Enforcement is centred on a risk-based investigative regime, under which competent authorities can request extensive supply chain information, rely on a wide range of evidence, and impose binding decisions and fines where violations are found. Such decisions may require the withdrawal, banning and disposal (or replacement) of affected products across the EU market.
Although the Regulation does not impose mandatory due diligence obligations, the Guidelines emphasise risk-based, supply-chain due diligence as a key mechanism for businesses to identify and mitigate exposure and demonstrate compliance. They refer to the OECD six-step due diligence framework as an appropriate benchmark: integrate forced labour due diligence into organisational policies and risk management; identify and assess the risk of forced labour in operations, supply chains and other business dealings; prevent, mitigate and eliminate risk; continuous monitoring; communicate how risks are addressed; and remediate the impact of forced labour.
The Commission has also launched a Forced Labour Single Portal to provide further information to businesses on how to prepare for the Regulation. From 14 December 2027 this can also be used for the purpose of submitting information about potential breaches of the ban on forced labour.
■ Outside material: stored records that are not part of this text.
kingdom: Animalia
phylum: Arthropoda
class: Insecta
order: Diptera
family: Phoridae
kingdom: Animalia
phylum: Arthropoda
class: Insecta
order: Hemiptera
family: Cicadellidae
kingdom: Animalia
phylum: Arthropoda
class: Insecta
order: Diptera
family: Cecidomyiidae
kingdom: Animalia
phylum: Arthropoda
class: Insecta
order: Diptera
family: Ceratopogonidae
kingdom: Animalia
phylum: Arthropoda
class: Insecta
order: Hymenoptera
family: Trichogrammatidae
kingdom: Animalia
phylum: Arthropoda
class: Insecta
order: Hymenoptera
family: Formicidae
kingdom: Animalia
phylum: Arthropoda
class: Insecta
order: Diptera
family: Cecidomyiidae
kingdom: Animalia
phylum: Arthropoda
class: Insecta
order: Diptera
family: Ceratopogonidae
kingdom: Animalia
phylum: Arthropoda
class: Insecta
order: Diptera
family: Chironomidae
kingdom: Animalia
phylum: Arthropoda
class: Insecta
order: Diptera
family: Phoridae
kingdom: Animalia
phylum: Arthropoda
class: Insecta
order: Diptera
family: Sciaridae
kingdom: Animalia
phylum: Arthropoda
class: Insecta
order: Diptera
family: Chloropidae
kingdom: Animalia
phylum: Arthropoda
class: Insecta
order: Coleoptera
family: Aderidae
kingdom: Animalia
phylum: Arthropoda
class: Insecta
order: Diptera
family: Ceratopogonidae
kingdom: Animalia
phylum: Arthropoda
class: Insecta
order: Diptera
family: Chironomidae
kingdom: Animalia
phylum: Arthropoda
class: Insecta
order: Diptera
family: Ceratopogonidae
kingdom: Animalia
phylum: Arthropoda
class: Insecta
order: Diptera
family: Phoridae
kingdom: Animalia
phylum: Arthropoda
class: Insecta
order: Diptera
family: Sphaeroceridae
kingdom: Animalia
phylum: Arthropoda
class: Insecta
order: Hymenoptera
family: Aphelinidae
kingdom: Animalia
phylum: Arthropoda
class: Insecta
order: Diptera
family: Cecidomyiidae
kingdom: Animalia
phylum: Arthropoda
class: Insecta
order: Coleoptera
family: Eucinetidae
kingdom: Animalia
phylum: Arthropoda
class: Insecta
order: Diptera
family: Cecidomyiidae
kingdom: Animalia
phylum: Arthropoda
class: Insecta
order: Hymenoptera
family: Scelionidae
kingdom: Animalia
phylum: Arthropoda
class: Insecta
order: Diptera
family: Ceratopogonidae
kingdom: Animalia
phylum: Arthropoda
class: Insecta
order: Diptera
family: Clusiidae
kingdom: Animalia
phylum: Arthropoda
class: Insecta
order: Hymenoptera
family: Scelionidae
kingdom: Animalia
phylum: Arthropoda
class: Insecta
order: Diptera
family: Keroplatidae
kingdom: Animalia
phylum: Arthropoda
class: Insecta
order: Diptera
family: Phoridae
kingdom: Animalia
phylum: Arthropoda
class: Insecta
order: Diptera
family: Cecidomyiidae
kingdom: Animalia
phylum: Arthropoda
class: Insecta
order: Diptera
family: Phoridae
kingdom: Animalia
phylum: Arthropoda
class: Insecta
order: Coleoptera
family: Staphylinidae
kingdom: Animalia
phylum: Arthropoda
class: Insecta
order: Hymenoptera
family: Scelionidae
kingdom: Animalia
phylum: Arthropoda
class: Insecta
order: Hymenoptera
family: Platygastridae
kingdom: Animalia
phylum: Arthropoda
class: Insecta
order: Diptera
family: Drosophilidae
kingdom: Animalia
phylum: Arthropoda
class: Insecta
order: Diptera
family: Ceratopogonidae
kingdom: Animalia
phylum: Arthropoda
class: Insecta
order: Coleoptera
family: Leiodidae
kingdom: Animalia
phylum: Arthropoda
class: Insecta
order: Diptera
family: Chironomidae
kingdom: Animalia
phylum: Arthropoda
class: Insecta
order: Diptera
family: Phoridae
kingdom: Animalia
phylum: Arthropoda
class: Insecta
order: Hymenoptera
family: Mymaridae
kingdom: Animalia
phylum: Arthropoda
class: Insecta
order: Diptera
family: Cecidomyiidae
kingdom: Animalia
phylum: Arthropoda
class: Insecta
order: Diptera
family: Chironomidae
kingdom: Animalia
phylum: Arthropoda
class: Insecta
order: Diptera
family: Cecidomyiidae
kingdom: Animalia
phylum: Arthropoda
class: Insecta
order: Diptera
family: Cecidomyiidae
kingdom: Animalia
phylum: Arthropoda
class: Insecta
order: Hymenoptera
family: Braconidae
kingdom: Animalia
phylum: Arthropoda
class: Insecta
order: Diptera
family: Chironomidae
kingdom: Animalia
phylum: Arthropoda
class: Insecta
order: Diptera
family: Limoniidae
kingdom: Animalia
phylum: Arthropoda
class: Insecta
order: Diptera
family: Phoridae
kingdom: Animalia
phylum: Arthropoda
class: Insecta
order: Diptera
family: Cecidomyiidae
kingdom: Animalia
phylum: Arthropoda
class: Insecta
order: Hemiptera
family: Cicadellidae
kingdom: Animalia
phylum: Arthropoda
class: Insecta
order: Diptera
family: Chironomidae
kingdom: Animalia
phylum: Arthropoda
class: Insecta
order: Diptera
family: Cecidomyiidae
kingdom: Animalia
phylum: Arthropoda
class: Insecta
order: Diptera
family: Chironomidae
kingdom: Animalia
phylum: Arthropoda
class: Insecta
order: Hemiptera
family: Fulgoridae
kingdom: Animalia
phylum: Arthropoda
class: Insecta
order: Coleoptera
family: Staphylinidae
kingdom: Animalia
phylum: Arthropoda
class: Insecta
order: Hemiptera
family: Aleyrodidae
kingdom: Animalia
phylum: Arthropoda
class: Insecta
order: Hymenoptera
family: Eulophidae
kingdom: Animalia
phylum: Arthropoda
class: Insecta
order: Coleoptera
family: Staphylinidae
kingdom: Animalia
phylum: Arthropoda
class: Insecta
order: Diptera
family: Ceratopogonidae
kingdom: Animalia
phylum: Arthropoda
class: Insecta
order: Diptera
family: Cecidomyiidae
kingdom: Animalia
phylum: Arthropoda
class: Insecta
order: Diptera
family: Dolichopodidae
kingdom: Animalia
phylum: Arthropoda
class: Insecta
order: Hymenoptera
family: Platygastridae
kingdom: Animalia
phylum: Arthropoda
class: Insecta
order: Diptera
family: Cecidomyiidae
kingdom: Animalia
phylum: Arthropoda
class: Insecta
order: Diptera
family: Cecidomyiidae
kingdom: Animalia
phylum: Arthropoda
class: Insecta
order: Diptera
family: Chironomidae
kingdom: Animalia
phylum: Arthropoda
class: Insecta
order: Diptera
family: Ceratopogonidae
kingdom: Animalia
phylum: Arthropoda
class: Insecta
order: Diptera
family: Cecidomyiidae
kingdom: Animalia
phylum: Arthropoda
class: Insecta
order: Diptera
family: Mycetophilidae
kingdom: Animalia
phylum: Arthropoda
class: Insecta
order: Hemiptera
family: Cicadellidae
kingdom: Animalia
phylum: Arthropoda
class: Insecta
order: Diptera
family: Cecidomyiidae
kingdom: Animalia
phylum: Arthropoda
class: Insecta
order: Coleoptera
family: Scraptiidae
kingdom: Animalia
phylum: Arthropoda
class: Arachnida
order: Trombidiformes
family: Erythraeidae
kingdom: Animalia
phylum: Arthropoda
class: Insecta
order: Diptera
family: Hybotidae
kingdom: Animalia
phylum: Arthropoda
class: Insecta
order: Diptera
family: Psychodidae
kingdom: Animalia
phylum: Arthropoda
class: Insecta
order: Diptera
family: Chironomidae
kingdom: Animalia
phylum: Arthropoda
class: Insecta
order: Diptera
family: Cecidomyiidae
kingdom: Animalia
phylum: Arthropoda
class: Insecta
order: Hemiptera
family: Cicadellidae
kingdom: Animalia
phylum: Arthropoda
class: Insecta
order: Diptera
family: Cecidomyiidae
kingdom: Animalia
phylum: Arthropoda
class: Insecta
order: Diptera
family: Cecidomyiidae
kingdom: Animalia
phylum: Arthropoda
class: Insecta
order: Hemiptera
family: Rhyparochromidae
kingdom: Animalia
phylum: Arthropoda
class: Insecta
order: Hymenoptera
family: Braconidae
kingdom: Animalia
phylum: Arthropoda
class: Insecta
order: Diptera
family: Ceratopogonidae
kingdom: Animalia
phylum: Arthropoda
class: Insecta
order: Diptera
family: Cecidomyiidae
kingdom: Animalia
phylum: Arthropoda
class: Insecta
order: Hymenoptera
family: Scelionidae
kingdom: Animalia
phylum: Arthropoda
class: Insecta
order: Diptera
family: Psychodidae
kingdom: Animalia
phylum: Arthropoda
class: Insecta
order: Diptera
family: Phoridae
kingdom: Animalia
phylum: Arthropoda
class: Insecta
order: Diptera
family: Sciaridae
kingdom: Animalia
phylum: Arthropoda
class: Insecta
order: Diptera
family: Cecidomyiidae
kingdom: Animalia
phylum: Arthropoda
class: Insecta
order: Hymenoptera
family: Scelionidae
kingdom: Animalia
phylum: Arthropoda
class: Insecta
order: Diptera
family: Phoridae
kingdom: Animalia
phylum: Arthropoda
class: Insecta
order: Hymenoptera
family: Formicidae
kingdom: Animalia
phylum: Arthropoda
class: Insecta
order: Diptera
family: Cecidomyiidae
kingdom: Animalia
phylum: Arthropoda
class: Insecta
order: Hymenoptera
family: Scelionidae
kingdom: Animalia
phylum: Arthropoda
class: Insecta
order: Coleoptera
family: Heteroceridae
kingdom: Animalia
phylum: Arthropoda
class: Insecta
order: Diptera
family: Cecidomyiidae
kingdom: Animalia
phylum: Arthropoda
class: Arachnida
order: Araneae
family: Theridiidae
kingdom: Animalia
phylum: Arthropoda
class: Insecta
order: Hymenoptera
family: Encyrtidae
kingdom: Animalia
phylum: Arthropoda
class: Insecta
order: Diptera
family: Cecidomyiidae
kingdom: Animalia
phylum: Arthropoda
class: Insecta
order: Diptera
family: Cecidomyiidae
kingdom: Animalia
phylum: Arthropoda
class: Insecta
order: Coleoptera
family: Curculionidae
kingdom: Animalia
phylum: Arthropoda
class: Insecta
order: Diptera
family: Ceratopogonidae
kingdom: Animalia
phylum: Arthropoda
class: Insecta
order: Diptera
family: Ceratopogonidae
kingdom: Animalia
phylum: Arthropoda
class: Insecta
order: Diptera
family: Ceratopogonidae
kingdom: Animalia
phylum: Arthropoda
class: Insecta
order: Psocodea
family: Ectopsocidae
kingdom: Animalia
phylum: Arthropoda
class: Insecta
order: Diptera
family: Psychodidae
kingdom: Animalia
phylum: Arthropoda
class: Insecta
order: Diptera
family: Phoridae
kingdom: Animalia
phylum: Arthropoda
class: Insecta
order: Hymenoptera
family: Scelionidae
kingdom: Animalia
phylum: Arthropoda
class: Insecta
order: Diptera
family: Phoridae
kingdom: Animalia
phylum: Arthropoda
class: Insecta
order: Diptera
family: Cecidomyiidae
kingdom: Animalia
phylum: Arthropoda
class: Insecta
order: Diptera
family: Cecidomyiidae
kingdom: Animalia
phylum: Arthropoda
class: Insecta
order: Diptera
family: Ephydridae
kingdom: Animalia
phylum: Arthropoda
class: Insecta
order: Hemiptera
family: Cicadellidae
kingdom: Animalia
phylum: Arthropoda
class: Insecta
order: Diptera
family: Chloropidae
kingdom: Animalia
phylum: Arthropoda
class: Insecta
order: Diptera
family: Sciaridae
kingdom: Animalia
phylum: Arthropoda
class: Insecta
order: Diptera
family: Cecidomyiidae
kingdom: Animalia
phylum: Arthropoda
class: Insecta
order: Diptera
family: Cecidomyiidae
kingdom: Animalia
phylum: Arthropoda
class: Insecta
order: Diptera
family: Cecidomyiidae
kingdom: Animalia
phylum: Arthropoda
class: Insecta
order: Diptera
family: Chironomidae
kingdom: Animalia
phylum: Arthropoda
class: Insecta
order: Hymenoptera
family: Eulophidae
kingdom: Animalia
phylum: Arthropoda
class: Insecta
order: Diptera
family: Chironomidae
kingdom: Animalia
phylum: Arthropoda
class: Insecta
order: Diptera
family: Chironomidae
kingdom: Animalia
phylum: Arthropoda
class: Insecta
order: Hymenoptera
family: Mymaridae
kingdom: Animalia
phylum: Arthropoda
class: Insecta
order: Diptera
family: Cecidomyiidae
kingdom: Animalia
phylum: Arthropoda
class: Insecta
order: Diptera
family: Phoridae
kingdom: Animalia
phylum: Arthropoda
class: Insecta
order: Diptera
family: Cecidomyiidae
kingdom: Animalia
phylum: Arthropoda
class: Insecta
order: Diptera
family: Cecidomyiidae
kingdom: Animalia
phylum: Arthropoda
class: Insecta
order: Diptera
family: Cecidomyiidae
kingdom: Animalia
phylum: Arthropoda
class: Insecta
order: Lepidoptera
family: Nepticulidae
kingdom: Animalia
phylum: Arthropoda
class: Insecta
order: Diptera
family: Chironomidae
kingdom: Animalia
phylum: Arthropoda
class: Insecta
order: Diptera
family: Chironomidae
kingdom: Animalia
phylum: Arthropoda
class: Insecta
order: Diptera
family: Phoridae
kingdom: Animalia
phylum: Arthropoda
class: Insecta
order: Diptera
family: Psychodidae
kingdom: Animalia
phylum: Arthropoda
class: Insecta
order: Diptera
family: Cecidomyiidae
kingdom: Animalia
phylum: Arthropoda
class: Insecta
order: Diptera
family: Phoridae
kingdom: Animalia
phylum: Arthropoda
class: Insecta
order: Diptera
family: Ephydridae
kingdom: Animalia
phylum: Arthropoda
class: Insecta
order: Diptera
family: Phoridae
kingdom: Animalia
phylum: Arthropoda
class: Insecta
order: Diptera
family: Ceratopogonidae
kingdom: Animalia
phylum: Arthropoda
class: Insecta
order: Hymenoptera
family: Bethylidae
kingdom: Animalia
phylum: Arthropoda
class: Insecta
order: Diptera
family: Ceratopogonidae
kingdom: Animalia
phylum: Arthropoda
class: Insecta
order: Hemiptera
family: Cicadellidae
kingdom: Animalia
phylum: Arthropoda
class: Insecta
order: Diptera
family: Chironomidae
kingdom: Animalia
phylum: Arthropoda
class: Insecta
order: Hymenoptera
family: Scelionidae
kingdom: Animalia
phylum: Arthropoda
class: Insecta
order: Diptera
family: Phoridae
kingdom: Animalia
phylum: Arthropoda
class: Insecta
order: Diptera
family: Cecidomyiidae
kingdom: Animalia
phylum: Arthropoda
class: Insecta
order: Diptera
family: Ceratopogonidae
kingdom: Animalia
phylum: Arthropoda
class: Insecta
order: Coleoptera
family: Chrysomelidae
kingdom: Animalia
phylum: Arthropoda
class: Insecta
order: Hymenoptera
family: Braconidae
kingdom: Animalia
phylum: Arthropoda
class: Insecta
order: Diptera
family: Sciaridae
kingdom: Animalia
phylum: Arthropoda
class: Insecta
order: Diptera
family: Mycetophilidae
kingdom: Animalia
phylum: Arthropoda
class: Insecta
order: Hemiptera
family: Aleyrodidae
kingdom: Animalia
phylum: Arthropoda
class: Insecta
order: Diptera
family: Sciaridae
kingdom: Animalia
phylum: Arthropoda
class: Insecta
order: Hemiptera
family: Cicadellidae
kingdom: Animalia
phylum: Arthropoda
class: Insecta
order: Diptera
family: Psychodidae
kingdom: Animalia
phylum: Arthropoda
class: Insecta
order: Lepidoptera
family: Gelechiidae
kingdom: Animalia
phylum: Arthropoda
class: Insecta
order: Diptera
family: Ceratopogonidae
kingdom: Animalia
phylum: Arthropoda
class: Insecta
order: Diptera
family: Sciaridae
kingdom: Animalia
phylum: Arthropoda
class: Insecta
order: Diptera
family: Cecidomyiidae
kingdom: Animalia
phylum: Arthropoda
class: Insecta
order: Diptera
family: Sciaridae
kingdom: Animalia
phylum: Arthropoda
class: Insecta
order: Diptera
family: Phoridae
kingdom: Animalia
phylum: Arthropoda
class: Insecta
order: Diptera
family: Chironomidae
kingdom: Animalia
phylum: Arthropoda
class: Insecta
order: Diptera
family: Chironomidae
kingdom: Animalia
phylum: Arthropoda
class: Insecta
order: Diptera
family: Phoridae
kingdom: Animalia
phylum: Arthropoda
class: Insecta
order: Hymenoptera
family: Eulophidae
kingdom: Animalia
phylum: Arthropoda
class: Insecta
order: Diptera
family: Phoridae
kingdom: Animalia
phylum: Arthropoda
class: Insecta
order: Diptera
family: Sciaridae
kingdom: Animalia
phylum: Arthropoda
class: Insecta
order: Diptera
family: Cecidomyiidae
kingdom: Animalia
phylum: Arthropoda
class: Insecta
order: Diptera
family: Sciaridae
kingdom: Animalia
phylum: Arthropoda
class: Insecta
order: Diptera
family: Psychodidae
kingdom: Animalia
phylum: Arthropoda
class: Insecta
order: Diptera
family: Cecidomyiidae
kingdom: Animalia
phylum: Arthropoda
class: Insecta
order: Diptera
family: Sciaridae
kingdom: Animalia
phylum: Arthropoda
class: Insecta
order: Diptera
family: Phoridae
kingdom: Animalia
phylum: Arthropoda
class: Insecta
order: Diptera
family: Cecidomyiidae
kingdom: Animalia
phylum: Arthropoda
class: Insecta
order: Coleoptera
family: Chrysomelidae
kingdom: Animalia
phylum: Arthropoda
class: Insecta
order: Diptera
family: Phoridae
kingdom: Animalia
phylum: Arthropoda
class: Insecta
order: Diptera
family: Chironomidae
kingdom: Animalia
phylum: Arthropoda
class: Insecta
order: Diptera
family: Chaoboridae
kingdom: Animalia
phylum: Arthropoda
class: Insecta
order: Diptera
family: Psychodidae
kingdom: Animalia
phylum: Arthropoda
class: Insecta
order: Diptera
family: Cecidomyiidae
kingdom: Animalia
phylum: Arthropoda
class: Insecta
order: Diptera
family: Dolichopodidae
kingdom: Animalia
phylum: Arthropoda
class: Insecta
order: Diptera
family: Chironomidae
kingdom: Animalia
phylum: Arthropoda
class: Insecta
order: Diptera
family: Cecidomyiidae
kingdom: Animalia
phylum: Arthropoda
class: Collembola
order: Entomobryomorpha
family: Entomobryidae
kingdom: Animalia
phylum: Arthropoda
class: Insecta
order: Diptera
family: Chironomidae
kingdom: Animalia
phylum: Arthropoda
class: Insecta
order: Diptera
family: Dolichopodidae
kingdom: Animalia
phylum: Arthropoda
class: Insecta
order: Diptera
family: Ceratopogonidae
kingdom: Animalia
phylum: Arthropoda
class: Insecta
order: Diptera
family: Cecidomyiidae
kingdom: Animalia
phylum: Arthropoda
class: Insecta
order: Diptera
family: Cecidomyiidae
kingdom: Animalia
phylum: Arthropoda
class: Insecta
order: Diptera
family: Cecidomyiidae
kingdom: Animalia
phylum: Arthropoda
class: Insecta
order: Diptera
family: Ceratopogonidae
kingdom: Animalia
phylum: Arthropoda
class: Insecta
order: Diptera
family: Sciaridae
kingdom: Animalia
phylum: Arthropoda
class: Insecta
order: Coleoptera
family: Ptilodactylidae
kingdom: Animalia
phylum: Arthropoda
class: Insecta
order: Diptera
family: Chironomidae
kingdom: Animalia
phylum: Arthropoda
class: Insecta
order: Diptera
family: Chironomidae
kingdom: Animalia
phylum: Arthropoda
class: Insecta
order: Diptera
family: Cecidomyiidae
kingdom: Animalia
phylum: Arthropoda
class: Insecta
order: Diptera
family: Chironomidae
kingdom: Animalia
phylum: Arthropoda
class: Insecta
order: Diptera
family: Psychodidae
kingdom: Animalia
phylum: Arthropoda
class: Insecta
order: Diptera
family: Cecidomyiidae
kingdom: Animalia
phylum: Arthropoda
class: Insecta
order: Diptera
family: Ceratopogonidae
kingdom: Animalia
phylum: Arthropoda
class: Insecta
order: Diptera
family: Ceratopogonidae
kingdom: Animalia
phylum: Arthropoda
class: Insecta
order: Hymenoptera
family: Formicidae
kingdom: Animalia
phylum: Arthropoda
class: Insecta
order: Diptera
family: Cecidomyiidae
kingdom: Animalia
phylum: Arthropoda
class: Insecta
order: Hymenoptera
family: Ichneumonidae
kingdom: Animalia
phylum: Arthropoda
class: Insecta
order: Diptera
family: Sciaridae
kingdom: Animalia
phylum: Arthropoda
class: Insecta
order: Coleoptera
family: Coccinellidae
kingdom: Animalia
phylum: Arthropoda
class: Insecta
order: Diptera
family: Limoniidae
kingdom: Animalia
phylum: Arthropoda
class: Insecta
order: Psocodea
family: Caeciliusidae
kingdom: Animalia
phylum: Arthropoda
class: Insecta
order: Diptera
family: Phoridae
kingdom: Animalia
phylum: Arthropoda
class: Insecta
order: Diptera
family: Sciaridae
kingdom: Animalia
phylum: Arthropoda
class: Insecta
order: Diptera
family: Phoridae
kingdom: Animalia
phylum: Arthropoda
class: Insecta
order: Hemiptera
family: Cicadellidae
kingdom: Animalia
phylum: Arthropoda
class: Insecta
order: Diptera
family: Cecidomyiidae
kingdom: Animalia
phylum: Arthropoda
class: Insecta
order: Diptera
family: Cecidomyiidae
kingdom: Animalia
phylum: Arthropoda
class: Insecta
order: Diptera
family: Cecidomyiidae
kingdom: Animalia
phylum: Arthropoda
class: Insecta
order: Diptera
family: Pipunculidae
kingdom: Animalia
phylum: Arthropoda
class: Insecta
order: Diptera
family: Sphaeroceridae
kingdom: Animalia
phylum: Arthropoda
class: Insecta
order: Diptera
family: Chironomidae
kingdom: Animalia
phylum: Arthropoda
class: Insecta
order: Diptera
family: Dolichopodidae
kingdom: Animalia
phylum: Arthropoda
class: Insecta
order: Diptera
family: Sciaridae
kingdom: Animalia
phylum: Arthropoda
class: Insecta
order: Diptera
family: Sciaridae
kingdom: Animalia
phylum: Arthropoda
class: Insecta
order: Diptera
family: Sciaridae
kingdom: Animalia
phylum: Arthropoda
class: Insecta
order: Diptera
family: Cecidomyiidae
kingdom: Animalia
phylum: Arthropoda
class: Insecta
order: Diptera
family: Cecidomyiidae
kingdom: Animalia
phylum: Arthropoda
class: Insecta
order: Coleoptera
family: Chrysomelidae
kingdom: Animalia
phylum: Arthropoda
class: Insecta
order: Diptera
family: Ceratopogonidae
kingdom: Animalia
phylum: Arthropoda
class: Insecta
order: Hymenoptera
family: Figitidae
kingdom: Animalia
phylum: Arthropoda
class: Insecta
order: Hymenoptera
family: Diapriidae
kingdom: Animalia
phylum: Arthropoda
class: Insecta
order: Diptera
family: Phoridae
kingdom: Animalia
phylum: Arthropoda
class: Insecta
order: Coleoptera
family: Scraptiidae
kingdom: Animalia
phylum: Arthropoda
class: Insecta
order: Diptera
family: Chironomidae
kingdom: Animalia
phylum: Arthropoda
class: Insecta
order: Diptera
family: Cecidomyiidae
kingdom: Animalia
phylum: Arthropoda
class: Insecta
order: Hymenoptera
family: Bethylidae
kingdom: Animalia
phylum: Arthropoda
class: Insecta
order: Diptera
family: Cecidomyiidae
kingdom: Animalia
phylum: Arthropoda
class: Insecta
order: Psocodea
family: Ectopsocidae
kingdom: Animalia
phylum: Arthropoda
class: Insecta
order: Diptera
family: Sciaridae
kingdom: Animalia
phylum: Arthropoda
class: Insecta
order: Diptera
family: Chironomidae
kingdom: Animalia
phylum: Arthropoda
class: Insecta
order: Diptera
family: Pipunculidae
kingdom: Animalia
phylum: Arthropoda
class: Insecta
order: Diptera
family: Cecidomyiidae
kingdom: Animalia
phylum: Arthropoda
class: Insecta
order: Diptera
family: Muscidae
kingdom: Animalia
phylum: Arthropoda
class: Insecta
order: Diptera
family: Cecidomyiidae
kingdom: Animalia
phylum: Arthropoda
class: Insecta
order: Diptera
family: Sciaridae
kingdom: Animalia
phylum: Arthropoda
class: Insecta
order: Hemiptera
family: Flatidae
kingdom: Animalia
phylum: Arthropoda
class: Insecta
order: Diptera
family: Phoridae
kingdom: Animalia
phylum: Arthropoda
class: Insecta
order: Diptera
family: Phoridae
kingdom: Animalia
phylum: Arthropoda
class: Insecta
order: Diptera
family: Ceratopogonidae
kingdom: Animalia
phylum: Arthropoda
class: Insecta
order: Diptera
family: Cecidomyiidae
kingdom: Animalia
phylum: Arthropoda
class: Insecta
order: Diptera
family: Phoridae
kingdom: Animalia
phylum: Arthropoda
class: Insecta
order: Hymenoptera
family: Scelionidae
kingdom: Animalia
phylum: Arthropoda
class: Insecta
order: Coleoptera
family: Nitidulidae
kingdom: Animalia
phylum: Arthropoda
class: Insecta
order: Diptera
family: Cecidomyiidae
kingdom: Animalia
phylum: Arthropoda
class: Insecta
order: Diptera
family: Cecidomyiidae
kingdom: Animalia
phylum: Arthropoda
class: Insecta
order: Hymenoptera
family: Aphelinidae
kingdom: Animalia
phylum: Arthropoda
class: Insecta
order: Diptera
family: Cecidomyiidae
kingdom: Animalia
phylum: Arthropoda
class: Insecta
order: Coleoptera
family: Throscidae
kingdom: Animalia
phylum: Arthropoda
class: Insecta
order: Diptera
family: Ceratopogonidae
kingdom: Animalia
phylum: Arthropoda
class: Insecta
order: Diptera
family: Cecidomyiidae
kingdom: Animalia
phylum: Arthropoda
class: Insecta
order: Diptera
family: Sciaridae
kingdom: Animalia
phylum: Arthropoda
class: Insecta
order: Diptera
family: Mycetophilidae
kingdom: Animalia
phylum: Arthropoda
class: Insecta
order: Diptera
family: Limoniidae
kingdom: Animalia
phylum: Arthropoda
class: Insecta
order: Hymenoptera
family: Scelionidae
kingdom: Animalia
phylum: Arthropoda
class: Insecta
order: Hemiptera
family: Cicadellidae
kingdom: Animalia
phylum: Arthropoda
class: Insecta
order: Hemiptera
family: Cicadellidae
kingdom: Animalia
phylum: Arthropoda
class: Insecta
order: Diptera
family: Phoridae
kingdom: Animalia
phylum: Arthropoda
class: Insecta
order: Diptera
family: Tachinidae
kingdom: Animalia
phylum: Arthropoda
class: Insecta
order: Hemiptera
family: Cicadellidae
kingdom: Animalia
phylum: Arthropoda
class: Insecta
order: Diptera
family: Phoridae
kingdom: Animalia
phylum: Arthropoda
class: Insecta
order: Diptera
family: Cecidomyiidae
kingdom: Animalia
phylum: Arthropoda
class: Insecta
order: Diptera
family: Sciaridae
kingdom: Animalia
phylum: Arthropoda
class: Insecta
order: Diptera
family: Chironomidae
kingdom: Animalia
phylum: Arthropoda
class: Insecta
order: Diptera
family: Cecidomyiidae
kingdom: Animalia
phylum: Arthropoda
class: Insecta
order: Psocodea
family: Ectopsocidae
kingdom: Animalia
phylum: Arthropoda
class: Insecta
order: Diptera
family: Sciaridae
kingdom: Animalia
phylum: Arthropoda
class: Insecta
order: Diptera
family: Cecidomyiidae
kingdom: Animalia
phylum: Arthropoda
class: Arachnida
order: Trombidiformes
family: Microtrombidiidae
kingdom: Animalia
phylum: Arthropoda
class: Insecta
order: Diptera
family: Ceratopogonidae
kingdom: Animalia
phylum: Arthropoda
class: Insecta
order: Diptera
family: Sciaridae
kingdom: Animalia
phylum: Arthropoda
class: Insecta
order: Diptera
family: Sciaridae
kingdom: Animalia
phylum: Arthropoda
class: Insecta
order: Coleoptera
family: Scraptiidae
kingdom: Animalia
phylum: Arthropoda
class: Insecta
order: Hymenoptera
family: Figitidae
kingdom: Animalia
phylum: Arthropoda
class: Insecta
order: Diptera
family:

All businesses supplying products into, within or out of the EU should now be preparing for compliance with the Forced Labour Regulation. This will include mapping product supply chains and identifying where forced labour risks may arise, including at raw material, manufacturing, processing and logistics stages. They should then assess those risks using recognised indicators and integrate forced labour checks into procurement, supplier onboarding, contract terms, audit rights and risk management processes. Where risks are identified, businesses should take appropriate steps to prevent, mitigate or eliminate them, keep evidence of the decisions taken, monitor suppliers on an ongoing basis, and be ready to provide information to competent authorities if requested. They should also review product withdrawal and crisis-response processes, as enforcement action may require affected products to be withdrawn, disposed of or replaced.